Although this is not a comparative study, it can be assumed that the approach proposed here should be advantageous for the healthcare system in terms of cost reduction. Patients who could benefit from these treatments tend to have a history of years of ulcer progression, involving use of large quantities of oral and topical medications, the variaes of dressings, time off work, impact on the productivity of other members of the same family who care for the patient, and also the psychological impacts of chronic and refractory diseases.

Finally, for the physician, treatment of these patients may appear of little interest for several reasons. The disease itself is well-known and methods that can provide resolution of the problem are available. However, patients who have already seen many different physicians and no longer believe in the treatments that are proposed pose an additional challenge that is sometimes difficult to overcome.

Traditionally, patients who are victims of these ulcerations are from low-income populations with poor esceroterapia, which is an independent risk factor for theses ulcerations. As a escleroterapiq, these patients tend to be obliged to use public healthcare services, with all the limitations that this implies in Brazil. Use of foam sclerotherapy to treat saphenous veins with reflux associated with skin ulcerations is simple, low cost, and offers good results with few complications.

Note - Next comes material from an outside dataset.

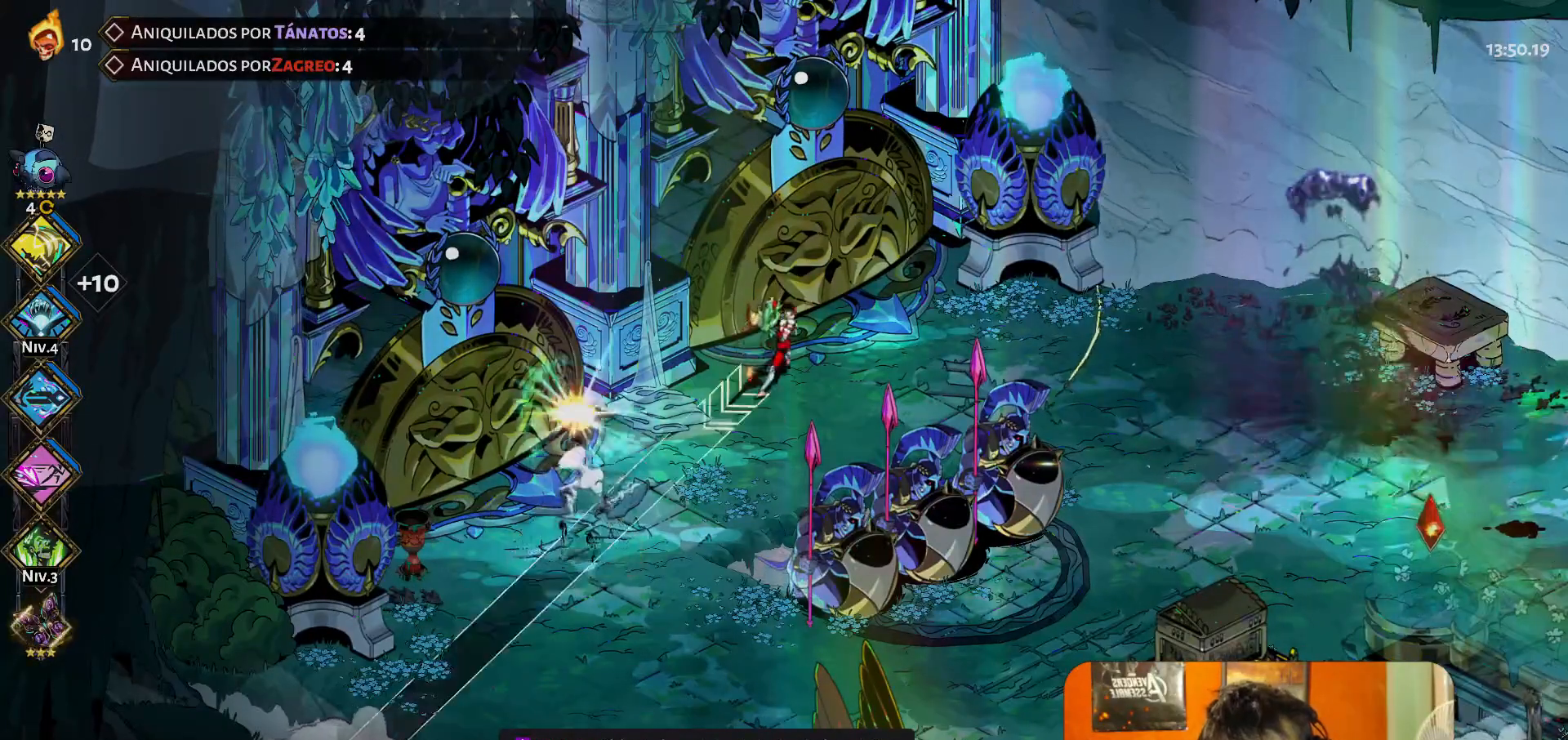
{"buttons": [], "left_stick": "center", "button_events": []}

Expanded skin ee for venous stasis ulcers demonstrated good varrizes and efficacy for lesion healing. The two procedures, grafting and sclerosis, can be performed during a single operation, sequentially, with no technical compromise or limitations to the subsequent recovery process. We assume that this proposal will result in more rapid treatment to achieve the set of objectives and, therefore, reduce the varizex needed for the treatment. National Center for Biotechnology InformationU.